I tried to give up smoking in 1998. I failed miserably. My brother Steve tried and he's been stopped for 12½ years. I tried to pack up after Dad died. I actually managed to do it for 18 months. No nicotine based products passed my lips for a year and a half (although, to be fair, I didn't really stop smoking, if you know what I mean). During this 18 months, I started to dream again and on one night I had this dream where me, the wife, our two old dogs and my parents were in our old house in Wellingborough. We were sitting there, not doing a lot. I woke up and felt like a million dollars.

Last night, I dreamt about them both again. Dreams about them are as rare as rocking horse shit and I don't know what prompted it. I mean, I think about them every day and I still love and miss them both so much it hurts (after writing the paragraph above the last one, I was blubbing like a 5 year old). I miss my mum more, because she was my best friend; yet I get more upset when I think about my dad - weird that. Anyhow, last night's dream was very much like my life with my folks. It was a travel dream. I have a lot of travel dreams; they're brought on by anxiety. I have to be honest, I've been thinking that perhaps I have something serious wrong with me. It's been 6 weeks since my back went and while it is better, the affects of it haven't really got any better.
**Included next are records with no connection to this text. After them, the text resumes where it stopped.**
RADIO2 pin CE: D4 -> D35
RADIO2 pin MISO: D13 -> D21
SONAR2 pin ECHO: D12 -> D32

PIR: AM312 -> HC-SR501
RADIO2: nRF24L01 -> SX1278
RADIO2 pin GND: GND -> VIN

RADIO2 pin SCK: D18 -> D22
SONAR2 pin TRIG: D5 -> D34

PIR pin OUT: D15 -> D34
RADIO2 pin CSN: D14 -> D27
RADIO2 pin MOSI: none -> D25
I still limp like I've hurt my leg; my joints ache like a bastard - everything from my fingers to my ankles (but I haven't got arthritis - a blood test proved that) and I still don't feel well. It might all be to do with being incapacitated for so long; it might have something to do with having stopped smoking substances that I've ingested for 31 years; or it might be something wrong...

The details of the dream aren't staying. It involved driving and getting somewhere. My mum was far more prominent in it than my dad; she seemed to have a lot to say and while I can't remember any of it, I remember that she was trying to tell me not to worry. She was, after all, the woman who could do wonders for me in times of genuine stress. She was my safety net and I never really let her know how much I depended on her. I could talk to her about things that I'd never dream of discussing with my dad, so having her in this dream was apt.

Someone asked me a long time ago if dreaming about my parents wasn't upsetting. I looked at them totally incredulously. Upsetting? Never. They're both dead and I'm not a religious person; so I don't believe I will ever see them again, unless its in my dreams. So when I see them in the land of nod, it is something to celebrate, to be happy about. They're the same as they always were in my dreams and that makes me happy.